It can sometimes be difficult for child actors to shed public conceptions of them as a kid, hindering them from being taken seriously in Hollywood as adults.
But at 30, Dakota Fanning is feeling better than ever about her creative voice and agency.
“At this point in my life, I feel very settled in like who I am and what I want and what I don’t want and what I like and what I don’t like,” she said while promoting her latest film, “The Watchers”.
That’s not to say Fanning didn’t receive critical acclaim almost as soon as her career began. She is, after all, the youngest person to receive a Screen Actors Guild Award nomination — she was 7 at the time — in the show’s nearly 30-year history for her performance in “I Am Sam.”

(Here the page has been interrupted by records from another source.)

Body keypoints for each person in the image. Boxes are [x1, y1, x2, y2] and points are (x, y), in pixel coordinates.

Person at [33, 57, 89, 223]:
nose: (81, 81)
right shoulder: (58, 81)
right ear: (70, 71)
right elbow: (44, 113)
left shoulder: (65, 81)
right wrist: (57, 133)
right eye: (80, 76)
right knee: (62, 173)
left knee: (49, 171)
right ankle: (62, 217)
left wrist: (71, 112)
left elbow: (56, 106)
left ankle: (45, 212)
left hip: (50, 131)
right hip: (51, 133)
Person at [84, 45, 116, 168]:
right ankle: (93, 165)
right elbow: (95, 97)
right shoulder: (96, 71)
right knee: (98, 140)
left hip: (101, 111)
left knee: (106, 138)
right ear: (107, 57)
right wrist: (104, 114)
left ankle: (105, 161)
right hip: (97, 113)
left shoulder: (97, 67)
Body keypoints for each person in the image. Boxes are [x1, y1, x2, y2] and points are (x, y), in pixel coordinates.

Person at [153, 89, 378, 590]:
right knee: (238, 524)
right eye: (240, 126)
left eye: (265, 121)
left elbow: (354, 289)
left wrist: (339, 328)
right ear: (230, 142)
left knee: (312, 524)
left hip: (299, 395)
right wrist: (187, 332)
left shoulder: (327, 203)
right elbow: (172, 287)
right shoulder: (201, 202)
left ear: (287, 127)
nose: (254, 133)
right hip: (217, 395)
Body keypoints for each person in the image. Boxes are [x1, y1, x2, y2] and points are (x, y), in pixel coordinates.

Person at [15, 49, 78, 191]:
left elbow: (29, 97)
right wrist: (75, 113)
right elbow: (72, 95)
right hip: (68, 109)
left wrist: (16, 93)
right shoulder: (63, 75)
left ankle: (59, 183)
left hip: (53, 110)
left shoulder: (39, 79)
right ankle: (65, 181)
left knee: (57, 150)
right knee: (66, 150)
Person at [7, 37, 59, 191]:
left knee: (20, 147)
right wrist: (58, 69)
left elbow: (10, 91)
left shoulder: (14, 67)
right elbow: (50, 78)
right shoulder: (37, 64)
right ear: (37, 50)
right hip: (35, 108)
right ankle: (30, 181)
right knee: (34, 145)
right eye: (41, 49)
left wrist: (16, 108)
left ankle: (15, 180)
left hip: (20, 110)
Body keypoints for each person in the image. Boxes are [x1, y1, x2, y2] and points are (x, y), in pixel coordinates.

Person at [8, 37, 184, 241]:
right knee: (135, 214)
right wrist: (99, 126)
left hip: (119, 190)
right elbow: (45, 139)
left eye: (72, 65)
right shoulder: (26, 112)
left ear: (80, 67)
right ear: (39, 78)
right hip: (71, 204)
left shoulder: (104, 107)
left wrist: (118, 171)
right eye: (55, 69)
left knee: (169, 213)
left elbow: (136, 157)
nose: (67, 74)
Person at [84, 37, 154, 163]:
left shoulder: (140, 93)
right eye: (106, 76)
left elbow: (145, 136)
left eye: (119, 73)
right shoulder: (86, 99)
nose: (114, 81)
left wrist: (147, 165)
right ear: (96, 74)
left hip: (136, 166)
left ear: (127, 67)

But in the more than two decades since that 2001 breakout role, Fanning has learned a lot about the nature of the business and how to achieve both success and satisfaction in it, something that inspired her to start a production company with her sister and fellow actor, Elle Fanning. “Being an actor for so long, you are reliant on other people to want you to be in their movie, to pick you, to believe in you,” she said of their decision to launch Lewellen Pictures. “Eventually you’re like, ‘Well, I just kind of want to make that happen for myself.’” Fanning has made a lot happen for herself, including earning a degree from New York University despite working consistently since the age of 5. While in school, she studied the portrayal of women in film — something she says she has always been interested in, especially when it comes to female characters who aren’t necessarily “likable.”